#  > 【園藝苗圃】 圖文創作區 >  > 創作藝想園 >  > 繪圖切磋 >  > [技法] 【轉貼】如何用PhotoShop讓線條變得流暢平滑

## sanyo

從別的論壇看到轉來的，覺得對這裏的獸可能有幫助
以上

================================================
我們手繪的線稿如果以高分辨率掃描到電腦裏以後，總會顯得粗糙和不夠流暢，即使是用線高手，倘若以投稿爲目的，某些線條也還是需要修整的。

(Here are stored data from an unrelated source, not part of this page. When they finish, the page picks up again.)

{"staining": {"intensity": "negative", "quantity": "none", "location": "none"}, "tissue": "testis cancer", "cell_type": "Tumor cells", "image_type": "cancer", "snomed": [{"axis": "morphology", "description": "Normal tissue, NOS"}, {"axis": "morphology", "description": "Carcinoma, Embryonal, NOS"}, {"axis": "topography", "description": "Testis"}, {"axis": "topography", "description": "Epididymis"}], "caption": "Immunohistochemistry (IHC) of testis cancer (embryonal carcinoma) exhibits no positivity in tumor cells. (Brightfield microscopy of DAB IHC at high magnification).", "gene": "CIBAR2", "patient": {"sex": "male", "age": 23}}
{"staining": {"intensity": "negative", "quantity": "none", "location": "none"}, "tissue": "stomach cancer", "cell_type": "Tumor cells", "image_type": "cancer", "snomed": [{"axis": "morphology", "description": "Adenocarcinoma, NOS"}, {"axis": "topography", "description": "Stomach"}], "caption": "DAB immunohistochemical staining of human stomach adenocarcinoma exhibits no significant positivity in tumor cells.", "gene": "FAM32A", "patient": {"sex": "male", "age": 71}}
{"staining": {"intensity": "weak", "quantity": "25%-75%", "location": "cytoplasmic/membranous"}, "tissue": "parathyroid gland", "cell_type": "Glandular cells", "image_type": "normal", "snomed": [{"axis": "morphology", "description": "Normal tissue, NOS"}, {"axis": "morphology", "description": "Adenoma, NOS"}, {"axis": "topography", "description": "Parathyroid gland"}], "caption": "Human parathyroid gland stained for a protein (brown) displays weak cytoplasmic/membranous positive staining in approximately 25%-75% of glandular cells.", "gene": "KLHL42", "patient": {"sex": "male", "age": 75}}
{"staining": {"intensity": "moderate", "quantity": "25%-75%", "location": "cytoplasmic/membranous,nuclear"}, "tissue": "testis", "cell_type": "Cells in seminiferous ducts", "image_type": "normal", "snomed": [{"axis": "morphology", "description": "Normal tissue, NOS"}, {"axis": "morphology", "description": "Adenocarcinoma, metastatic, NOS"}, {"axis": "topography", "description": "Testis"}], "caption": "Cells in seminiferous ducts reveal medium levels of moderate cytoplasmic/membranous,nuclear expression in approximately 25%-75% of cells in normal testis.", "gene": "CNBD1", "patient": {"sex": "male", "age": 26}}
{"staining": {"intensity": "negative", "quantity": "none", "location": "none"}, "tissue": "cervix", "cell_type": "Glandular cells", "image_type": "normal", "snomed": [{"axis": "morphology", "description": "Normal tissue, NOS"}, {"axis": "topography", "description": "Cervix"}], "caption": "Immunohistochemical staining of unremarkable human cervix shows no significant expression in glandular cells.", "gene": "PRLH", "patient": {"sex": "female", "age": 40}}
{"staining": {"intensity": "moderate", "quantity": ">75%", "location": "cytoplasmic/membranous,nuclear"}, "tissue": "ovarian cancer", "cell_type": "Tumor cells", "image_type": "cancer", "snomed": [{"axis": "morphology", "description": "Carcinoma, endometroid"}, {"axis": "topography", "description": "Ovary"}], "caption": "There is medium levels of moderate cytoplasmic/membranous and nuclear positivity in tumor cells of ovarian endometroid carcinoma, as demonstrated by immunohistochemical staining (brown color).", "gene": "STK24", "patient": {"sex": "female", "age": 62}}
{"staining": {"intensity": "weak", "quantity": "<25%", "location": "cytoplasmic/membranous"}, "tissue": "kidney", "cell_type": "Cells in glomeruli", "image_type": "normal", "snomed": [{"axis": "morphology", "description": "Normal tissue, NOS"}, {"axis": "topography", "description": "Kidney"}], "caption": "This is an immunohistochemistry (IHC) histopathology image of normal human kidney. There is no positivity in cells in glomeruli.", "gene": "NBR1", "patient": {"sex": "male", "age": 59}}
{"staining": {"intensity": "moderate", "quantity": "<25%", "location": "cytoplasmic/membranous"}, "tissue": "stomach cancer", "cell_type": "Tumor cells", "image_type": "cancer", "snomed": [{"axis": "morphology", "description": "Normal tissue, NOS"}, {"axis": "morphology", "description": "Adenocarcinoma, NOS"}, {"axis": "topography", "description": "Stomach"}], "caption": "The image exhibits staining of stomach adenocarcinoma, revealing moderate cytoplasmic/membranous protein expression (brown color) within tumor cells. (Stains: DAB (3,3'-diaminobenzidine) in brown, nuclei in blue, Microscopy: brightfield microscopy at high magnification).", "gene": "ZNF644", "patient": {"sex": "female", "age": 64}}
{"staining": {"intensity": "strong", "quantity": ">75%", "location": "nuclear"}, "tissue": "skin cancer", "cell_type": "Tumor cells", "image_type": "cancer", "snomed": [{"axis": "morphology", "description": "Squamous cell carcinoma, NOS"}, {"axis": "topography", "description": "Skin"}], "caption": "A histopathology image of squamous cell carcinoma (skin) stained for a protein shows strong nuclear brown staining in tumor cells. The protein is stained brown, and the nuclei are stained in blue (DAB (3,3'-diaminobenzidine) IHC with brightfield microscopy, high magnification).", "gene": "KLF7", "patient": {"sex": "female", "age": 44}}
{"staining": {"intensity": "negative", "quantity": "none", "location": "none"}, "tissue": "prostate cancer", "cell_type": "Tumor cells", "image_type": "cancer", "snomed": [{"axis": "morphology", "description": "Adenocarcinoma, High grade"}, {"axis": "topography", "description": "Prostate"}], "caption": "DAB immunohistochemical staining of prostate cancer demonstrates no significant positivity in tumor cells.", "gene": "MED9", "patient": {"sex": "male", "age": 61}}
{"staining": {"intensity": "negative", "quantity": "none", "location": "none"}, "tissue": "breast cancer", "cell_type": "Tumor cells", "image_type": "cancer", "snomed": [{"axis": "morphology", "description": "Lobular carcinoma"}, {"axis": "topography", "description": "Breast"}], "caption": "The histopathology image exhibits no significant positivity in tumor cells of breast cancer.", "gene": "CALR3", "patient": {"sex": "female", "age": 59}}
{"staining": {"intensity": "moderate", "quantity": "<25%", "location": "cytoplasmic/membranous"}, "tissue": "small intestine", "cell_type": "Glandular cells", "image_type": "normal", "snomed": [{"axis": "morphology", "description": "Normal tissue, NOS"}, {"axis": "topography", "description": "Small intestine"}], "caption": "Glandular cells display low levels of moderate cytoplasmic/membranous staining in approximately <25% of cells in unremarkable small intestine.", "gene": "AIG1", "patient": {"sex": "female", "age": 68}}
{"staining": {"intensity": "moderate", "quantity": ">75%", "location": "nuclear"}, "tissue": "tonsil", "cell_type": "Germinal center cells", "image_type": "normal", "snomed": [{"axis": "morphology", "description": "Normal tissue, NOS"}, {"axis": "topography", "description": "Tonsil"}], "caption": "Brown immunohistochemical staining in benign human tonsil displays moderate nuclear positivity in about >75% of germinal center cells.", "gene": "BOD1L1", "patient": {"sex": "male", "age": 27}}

修整線條最完美的方法（就線條本身而言）當然是用鋼筆工具，但是太過於麻煩，除非你的線稿已經非常幹淨，線條也只有少量需要修整的地方，否則不推薦使用這個工具來做整個畫面的修整。

下邊介紹一種簡單實用的方法，可以讓非常粗糙的線條也變得平滑流暢。爲了說明，偶特別用吹了半個鍾頭冷風的手繪了一張鼠標畫-_-……廢話少說，進入流程！！！

1，用PHOTOSHOP（我使用的是8.0）打開需要“整形”的稿子（廢話- -）





2，用魔棒（工具欄第二行右）點選黑色部分。然後鼠標右鍵“選取相似”，把所有的黑色部分選中（如果是掃描圖容差選100）




3，打開路徑面板，點圖中的小圖標（從選區建立工作路徑）





4，新建一個圖層，然後在路徑面板右鍵點擊“工作路徑”，選擇“填充路徑”（注意這一步是在新圖層上工作）




5，彈出的窗口如圖設置就行，羽化半徑參數自己試試看吧~~




6，填充完畢之後刪除工作路徑






7，沒合層的效果，還有一些很明顯的毛邊。





8，如果效果好，你可以直接合層，我是扔掉原來的背景層，然後選擇和層的。





9，最後就變成了這樣。線條跟一開始的完全是兩個樣子！！





----------------------------------------------------------------------
----------------------------------------------------------------------
基本步驟就這麽簡單。處理線稿掃描稿用這個方法也不錯。我們看一看分別。

1，原始掃描圖（只是調整了對比度）




2，使用上邊方法優化了線條的圖（未刪除原始圖層）




3，刪除原始圖層以後的修整圖




縮小之後感覺變化不大，其實放大看，效果還是非常明顯的！！！






最後，這個方法有個最大的毛病，就是會把線條變粗！！！如果自己上墨線，最好掌握住粗細兩種變化，細線條盡量清晰（爲了保證掃描質量，最好別用淡墨），粗線條不要粗的過分（處理過程自然就會加粗），那麽掃描之後用這種方法優化以後的圖就會比較理想了^^！！

----------


## 翔太

原來可以這樣用…

一直很疑惑為什麼有些人畫的可以那麼順阿XD

----------


## BAKA

咦咦?!原來可以這樣用啊囧! 
俺都是線條"刷刷"滴就下去了... 
雖然很方便~ 
啊啊~~不過對於線稿很髒的... 
看來俺是無緣使用這方便的方法了OTZ

----------